The success behind any business lies mainly on three things:  your product or service, its affordability and you (or the people) who run it.  Make just one of these components mediocre and your business and everything for which you’ve worked hard will go down the drain.

Therefore, once you have an excellent product or service idea, done your research on the market and have come up with a consumer-friendly price for your product or service, the next thing you need to do is to look for a business partner.  While going at it alone could be a better choice, it isn’t always the best because a partner could actually help you achieve your vision – IF you have the right one, of course.

Choosing a Business Partner

1.  Specify what you need in your business partner/s.  First of all, list down your strengths – your skills, talents and capabilities – or what you can bring to the business.  If you are thinking of putting up a graphic design and web development business for instance and you already are a good graphic artist with years of experience, there really is no point in getting another artist as your partner.  In this case, your partners (you’d probably be looking for more than one) should be someone who is an excellent marketing strategist and someone who is an excellent website programmer.  You’ll need the programmer for web development and the marketing strategist for selling your services to the market.

2.  Be strict about your business partner’s qualifications.  Remember that you want your business to become profitable – and unless your partner or partners can deliver their end of the deal, your business will never take off or will not last for very long.

It might be easier to choose your friends or relatives who know a little something about the business you want to put up or have a moderate proficiency for the tasks that your business partner will be expected to perform.  However, a partner who knows “a little something” is not someone you’d want to begin your business with.  Choose only people who can do an excellent job, whether they are your friends or not.

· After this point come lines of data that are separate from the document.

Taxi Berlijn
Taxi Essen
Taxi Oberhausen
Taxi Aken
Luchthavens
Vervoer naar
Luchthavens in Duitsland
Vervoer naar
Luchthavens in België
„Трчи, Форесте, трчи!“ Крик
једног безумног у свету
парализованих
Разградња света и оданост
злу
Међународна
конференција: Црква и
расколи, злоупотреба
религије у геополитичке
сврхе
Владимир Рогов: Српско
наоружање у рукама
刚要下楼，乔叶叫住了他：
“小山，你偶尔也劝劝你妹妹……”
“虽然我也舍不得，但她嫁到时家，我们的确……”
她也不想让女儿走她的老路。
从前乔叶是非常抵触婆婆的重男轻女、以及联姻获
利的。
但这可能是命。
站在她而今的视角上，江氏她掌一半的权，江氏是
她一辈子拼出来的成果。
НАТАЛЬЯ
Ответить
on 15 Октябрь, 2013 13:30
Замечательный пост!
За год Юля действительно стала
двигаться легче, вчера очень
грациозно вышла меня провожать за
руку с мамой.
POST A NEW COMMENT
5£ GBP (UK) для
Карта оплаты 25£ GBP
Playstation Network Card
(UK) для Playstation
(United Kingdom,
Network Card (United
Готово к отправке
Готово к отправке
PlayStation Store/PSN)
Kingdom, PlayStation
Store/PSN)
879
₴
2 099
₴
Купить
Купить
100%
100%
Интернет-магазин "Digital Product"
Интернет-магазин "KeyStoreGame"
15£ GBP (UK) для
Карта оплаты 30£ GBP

3.  Check his/her credentials.  When presented with a potential business partner, you should not take him/her at face value.  You should research his/her background and track record.  You need someone with loads of experience so he/she should have a portfolio bursting (or near bursting) at the seams with past work samples, references/testimonials and other proof of skill/talent/capability.

4.  Designate.  After deciding on your business partner/s, you should list down the tasks that need doing in your business.  After specifying the tasks, you should assign these tasks accordingly.  You know what you can and can’t do, and you know why you picked your partner/s; thus, task designation should be easy.  Make sure that task assignments are clearly understood by everyone involved.

5.  Make everything legal.  You should draw up a contract that lays down – in black and white – the details of the partnership.  The contract should be quite specific on what is expected of each partner (including you).  There should be sections on each partner’s obligations and responsibilities, share of capital, profit share, dispute resolution, and partnership dissolution.  Have a lawyer draw up the contract for utmost detail and protection.